Text-based design files:
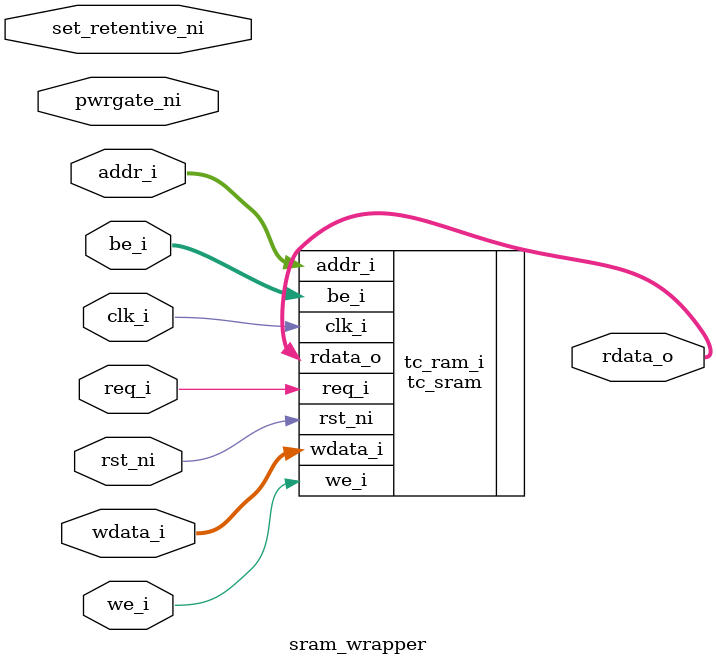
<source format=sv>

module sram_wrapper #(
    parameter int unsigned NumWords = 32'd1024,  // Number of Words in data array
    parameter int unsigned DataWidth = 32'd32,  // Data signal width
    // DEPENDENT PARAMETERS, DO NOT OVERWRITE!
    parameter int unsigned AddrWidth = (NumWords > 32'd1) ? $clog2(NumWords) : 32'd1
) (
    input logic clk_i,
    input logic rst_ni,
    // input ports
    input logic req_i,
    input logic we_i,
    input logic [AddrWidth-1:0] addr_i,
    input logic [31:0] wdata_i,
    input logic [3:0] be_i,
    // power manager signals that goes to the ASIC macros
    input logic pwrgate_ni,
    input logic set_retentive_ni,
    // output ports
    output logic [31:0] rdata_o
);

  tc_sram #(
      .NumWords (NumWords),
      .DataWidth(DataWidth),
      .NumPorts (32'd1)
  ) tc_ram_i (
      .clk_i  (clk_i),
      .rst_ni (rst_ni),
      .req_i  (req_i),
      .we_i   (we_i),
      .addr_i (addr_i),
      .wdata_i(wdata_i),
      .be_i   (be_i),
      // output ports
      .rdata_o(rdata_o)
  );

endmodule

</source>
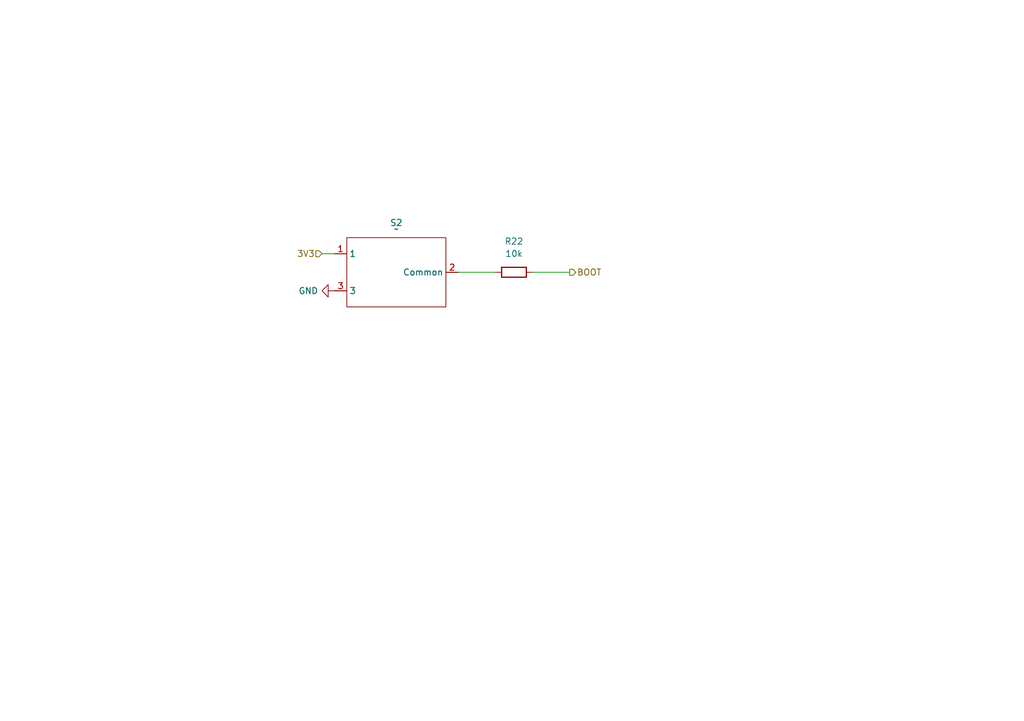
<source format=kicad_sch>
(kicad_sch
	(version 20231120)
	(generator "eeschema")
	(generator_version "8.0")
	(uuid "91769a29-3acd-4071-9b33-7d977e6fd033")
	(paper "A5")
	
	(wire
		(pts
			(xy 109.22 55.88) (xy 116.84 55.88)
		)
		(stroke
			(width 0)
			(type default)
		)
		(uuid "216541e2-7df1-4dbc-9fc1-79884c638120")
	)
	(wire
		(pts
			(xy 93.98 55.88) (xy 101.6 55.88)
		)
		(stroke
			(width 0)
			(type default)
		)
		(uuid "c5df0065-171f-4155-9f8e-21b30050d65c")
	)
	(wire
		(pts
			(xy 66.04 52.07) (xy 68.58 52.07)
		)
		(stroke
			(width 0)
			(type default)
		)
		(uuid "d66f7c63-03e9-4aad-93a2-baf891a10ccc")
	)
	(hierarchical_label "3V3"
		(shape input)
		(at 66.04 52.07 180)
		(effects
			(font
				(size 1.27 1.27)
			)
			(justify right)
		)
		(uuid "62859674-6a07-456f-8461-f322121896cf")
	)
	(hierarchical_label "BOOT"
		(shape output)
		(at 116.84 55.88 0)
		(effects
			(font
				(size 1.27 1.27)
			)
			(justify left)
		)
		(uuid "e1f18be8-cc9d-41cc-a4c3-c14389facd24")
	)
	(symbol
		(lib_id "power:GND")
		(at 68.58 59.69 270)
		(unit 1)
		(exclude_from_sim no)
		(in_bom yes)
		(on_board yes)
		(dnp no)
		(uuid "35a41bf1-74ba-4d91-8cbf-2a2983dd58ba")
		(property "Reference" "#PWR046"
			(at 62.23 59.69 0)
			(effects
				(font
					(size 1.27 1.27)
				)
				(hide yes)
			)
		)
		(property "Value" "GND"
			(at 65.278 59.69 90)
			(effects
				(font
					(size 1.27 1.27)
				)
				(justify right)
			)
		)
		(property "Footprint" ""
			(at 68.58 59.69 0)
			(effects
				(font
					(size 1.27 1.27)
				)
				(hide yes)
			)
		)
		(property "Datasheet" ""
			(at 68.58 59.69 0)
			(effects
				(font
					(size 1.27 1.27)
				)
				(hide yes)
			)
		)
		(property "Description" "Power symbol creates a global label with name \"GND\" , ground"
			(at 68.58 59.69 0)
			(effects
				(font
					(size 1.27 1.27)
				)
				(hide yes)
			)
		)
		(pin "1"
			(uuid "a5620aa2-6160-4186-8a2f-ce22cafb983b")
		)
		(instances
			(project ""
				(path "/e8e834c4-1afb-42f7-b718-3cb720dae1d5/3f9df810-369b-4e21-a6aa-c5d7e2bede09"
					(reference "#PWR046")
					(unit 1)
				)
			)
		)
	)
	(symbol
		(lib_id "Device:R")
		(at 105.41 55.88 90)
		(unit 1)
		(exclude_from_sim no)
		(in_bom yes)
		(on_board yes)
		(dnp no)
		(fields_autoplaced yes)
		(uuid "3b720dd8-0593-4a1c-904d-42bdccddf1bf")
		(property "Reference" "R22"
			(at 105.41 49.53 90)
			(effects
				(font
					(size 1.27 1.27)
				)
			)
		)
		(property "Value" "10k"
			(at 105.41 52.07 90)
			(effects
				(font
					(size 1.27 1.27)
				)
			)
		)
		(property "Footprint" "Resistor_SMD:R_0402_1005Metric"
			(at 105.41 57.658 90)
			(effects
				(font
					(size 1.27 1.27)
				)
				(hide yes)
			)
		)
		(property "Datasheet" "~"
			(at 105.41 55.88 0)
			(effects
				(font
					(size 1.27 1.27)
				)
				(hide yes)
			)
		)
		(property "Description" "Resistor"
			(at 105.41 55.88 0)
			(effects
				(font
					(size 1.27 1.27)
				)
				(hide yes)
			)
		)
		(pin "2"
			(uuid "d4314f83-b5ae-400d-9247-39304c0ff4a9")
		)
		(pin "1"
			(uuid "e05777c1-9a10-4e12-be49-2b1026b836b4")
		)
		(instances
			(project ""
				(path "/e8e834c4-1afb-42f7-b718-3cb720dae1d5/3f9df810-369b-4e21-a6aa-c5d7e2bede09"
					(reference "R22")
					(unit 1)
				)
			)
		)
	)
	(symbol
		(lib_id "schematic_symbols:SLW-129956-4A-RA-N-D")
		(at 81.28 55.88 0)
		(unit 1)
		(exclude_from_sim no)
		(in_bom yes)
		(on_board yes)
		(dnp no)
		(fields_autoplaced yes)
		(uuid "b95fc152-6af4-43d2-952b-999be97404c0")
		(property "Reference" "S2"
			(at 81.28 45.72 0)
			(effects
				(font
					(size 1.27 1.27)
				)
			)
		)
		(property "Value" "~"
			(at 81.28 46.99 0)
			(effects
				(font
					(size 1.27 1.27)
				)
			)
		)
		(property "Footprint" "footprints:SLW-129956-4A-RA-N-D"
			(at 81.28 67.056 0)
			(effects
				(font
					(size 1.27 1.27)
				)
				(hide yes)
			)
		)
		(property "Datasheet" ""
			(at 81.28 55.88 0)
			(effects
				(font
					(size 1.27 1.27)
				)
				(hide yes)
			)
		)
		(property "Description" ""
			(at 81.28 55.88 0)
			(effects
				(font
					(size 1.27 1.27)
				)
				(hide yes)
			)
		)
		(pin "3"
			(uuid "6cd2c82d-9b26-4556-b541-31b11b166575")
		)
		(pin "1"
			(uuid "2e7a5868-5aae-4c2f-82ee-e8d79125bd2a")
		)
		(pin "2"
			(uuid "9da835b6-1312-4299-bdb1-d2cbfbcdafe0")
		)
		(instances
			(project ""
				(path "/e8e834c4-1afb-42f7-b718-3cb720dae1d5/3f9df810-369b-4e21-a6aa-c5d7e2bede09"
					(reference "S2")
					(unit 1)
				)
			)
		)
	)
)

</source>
--
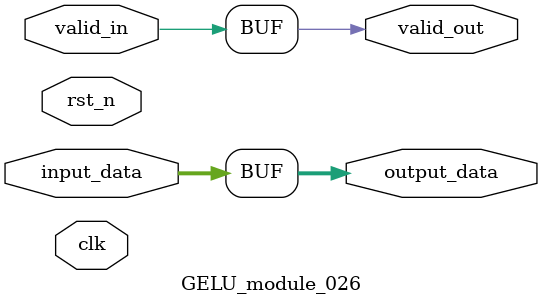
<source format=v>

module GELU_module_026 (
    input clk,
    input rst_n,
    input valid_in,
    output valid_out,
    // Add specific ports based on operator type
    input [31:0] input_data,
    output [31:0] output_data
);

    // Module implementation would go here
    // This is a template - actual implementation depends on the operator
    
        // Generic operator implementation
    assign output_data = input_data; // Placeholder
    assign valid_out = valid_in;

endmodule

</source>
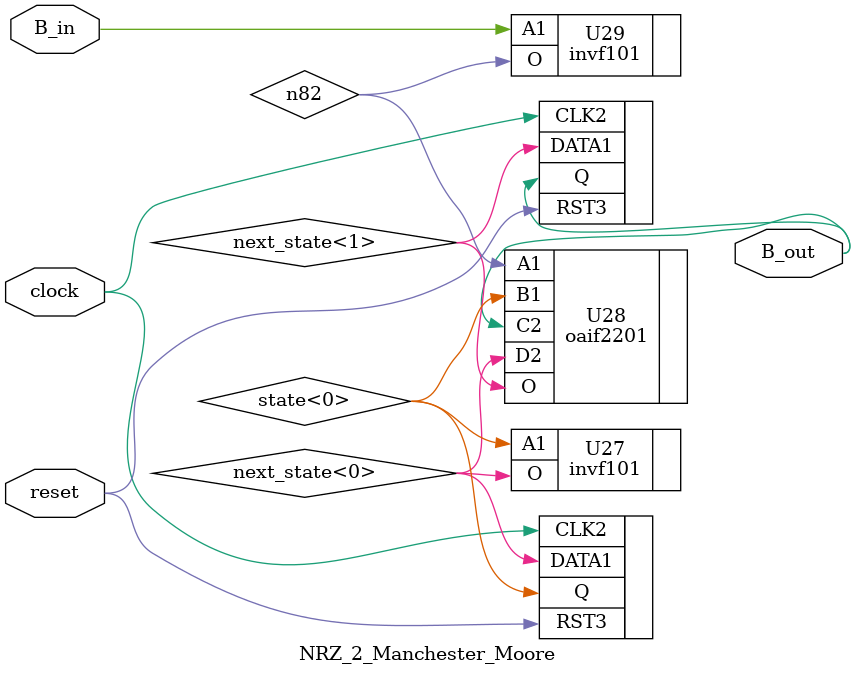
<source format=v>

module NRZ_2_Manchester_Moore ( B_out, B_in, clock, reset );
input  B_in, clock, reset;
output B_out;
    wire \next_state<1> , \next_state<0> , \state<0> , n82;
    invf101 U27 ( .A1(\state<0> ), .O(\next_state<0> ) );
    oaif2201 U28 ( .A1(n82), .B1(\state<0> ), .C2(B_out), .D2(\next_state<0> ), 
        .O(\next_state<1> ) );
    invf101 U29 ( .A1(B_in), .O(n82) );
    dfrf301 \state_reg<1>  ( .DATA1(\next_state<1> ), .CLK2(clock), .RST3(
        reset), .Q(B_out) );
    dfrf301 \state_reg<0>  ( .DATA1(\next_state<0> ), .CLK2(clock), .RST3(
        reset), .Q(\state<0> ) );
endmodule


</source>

ASSIGNMENT >>
Among the records above, find each line holding the string "DataWidth" and pull it out.

YOUR SOLUTION >>
    parameter int unsigned DataWidth = 32'd32,  // Data signal width
      .DataWidth(DataWidth),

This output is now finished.